• **Excerpt**:
********

1999-2010

Sunday, December 19, 2010

Buy, bye


Mike Wallace, CBS News ‘60 Minutes’
Sad, funny, undeniably authentic, Tabloid Baby tells the tale of what befell too much of mainstream television news over the past couple of decades as the bad drove out the good.

Maury Povich
Burt was there for the birthing of tabloid, he became the heart of the genre, and now he’s written the Bible.

Paula Zahn, Fox News Channel
It was a fun read. I laughed out loud!

Jim Ryan, Good Day New York, WNYW-TV
This one is terrific! This one puts you there. It gives you the flavor of being there and it gives you the kind of off-the-wall gonzo journalism that was going on there!

J. Max Robins, The Robins Report, TV Guide
Tabloid Baby is a compelling, vodka-laced chronicle that pulls back the curtain on the helter-skelter world of tabloid TV. Celebrities’ bad behavior—illicit sex, substance abuse, betrayal and revenge— are commonplace in the weird world of Tabloid Baby… Some of the incidents in Tabloid Baby are laugh-out-loud funny… I can corroborate how accurately he captures the era… Kearns does his subjective best to show how the tabloid genre stripped away pretensions from the news. He demonstrates how a bare-knuckle style of reporting often produced exclusives, while occasionally even bringing insight to the most sensational stories of the decade.

John Strausbaugh, New York Press
He helped change forever the way the news gets told on TV. Kearns is defiantly, happily unapologetic. That’s part of what makes his memoirs such an absorbing read. Tabloid Baby is a funny, brash, packed-with-anecdotes account of his role in the trashing (my usage) of TV news. If Kearns lays on the mythologizing a bit thick–his portraits of colleagues like Steve Dunleavy come straight out of 1930s hero-worship of the two-fisted, whiskey-pounding newspaper reporter–it’s probably just because he’s looking to sell HBO the movie rights, and why not. Besides, even his heroes show their warts, and portraits of powerful media figures like Barry Diller, Diane Dimond, Anthea Disney and Jeff Greenfield are boldly unattractive. On the broad scale, Tabloid Baby is a simple and familiar tale about the Aussification of the news: that is, it’s about the enormous, and many would say enormously detrimental, impact Rupert Murdoch and his piratical Aussie crew have had on news, both in print and electronic, both here and in England, over the last decade. On a more petty level, various other famous asses get satisfying comeuppances in Tabloid Baby. He tells some great Hollywood-sleaze stories.

The Straits Times, Singapore
Pop culture history of the best sort -- dishy, gossipy, delivered with the unerring ear of a TV reporter for the good soundbite and a healthy dose of cynicism. A rough and tumble, zippily-entertaining pop history of the birth of American tabloid television. In this kiss-and-tell, after a fashion, book, he provides the lowdown on how American television reporting got from the buttoned-down, WASP mentality of anchors like Walter Cronkite to the sleaze-driven mania of the Lewinsky phenomenon in the 1990s.

********

• **Given data**:

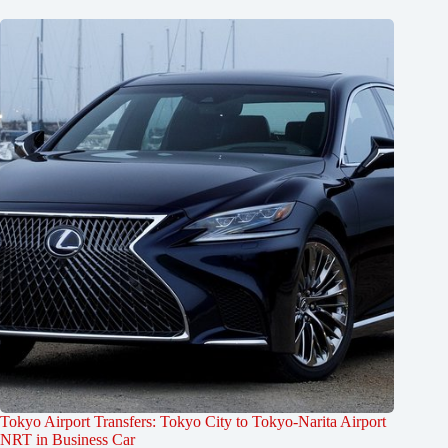
Tokyo Airport Transfers: Tokyo City to Tokyo-Narita Airport
NRT in Business Car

********

• **Activity A**:
On the Tabloid Baby page, which powerful media figures does the New York Press review say get boldly unattractive portraits?
• **Activity B**:
On the Tabloid Baby page, which anchor does The Straits Times name as an example of the buttoned-down, WASP mentality?
The lines are not needed here.

• **Exercise response A**:
Barry Diller, Diane Dimond, Anthea Disney, Jeff Greenfield

• **Exercise response B**:
Walter Cronkite